Em outubro de 1982, enquanto eu passava pela Praça D. Pedro em Petrópolis, minha cidade natal, ouvi alguém chamar pelo meu nome, era um músico amigo meu, que correndo ao meu encontro disse: olha estão precisando de um músico para ir se apresentar no Japão, e eu sugeri que você fosse, vá falar com o empresário que ele deve te escolher para fazer essa temporada lá. Eu respondi que iria depois falar com a tal pessoa, mais o meu amigo insistiu que eu fosse naquele momento. Acabei indo mais pela insistência dele, do que por acreditar que faria uma viagem para o outro lado do mundo. Eu não ia bem na profissão de músico e a auto estima estava muito baixa para acreditar em qualquer coisa boa, alias eu tinha ido ao centro da cidade para espairecer, esquecer um pouco as adversidades daquele momento da minha vida.
Bem, eu fui, falei com o empresário e acabei sendo contratado para me apresentar na Boate Saci Pererê, justamente na cidade de Kokura, onde fiz boa parte dos meus 180 shows no Japão.

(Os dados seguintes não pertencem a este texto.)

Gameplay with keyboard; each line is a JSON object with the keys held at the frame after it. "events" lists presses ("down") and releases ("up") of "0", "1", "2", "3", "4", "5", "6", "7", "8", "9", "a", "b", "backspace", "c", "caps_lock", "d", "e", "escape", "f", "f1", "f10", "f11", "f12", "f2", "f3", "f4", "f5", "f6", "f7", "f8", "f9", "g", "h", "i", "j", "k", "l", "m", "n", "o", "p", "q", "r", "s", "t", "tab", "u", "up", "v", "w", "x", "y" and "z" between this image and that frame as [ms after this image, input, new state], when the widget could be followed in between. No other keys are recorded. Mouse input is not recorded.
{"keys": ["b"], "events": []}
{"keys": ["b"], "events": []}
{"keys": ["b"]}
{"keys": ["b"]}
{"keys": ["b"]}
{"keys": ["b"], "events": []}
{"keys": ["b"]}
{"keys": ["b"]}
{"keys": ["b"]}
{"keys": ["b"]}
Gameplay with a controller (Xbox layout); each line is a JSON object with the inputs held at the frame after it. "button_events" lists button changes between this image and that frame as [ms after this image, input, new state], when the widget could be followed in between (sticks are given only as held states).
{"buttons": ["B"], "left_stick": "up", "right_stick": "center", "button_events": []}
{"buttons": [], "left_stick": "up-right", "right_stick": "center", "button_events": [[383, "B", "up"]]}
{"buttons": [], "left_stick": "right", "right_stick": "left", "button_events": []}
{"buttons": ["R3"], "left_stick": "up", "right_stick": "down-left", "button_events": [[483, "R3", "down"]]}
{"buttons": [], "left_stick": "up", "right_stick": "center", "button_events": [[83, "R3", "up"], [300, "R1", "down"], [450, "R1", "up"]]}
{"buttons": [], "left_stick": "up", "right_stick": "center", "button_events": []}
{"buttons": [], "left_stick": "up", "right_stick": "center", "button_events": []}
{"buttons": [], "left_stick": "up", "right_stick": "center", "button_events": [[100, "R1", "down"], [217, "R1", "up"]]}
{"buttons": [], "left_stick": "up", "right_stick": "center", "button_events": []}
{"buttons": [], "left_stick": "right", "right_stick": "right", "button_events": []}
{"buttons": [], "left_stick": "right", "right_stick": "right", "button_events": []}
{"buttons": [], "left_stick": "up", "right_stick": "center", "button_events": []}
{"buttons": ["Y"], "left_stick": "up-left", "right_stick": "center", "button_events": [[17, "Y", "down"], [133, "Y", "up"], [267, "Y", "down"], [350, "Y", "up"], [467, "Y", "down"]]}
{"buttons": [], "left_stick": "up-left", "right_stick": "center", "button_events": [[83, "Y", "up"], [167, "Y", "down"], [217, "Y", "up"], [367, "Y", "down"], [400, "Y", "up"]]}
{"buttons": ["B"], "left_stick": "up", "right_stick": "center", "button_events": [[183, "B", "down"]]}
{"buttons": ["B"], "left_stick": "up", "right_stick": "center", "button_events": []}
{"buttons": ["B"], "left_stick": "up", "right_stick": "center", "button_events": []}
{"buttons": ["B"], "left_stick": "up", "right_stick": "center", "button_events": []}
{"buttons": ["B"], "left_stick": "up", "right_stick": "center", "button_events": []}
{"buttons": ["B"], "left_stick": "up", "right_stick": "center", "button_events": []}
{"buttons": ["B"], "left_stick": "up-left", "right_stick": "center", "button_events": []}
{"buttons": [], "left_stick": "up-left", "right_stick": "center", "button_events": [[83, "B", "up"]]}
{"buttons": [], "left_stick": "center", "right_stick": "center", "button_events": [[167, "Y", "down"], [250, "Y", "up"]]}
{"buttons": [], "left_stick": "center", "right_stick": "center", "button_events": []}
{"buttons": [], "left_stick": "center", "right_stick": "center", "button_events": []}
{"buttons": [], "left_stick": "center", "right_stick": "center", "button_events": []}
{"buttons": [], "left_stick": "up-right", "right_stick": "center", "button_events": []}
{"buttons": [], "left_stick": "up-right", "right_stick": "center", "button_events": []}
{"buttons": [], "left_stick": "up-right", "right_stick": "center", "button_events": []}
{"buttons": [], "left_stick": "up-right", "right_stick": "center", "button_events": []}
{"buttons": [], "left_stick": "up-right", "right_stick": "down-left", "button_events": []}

Naquele 9 de agosto de 1945, em que a cidade de Kokura estava com o tempo nublado, muitos moradores podem ter achado que não era um bom dia, mais não sabiam a sorte que estavam tendo, que o dia nublado preservou suas vidas. Assim como eu também não sabia que naquele dia de outubro de 1982, quando caminhava desolado pela cidade de Petrópolis, com o coração tão nublado, que também estava com sorte, de conhecer um país tão bacana, centenas de cidades e um povo muito interessante. Mas minha sorte não chegou a ser uma “Sorte de Kokura”, essa se diz principalmente quando alguém se salva de algo muito grave sem percebe o que lhe podia acontecer.